El reclamo salarial constituye uno de los principales motivos de la protesta. ADICUS sostiene que los incrementos acumulados para los trabajadores universitarios alcanzaron el 21,3%, mientras que la inflación del período habría generado una pérdida del 29,5%. Para el gremio, esa diferencia explica la decisión de profundizar las medidas.

El conflicto también alcanza al financiamiento de las universidades. la referente gremial cuestionó el cumplimiento de los compromisos asumidos por el Gobierno nacional en el acta firmada el 10 de junio y señaló que permanecería pendiente un 20% adicional destinado al funcionamiento de las casas de estudios, además de recursos para hospitales escuela y un aumento de las becas.

El Gobierno nacional, por su parte, sostiene que realizó las transferencias correspondientes a gastos de personal y actualizaciones salariales y defiende el cumplimiento de las partidas previstas.

Mientras continúa la disputa, el Ejecutivo convocó a una nueva paritaria nacional para el 1 de septiembre. ADICUS considera insuficiente ese horizonte y apuesta a sostener la presión gremial para obtener respuestas antes de esa fecha.

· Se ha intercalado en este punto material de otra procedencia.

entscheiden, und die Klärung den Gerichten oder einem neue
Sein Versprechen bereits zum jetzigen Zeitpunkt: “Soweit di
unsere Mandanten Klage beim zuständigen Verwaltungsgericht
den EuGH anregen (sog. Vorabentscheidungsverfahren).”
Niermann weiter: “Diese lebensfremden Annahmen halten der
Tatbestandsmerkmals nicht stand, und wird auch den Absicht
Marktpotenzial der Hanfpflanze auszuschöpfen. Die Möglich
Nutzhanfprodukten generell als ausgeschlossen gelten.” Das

La discusión excede las universidades y también llegó a la Justicia, donde los rectores reclaman el cumplimiento de los compromisos asumidos y la aplicación de la Ley de Financiamiento Universitario. El próximo 4 de septiembre, además, está prevista una reunión del Consejo Interuniversitario Nacional en Bariloche.

La continuidad de las medidas en San Juan dependerá de la coordinación entre docentes y no docentes, pero ADICUS ya anticipó que la próxima semana volverá a llevar la protesta universitaria al ámbito público.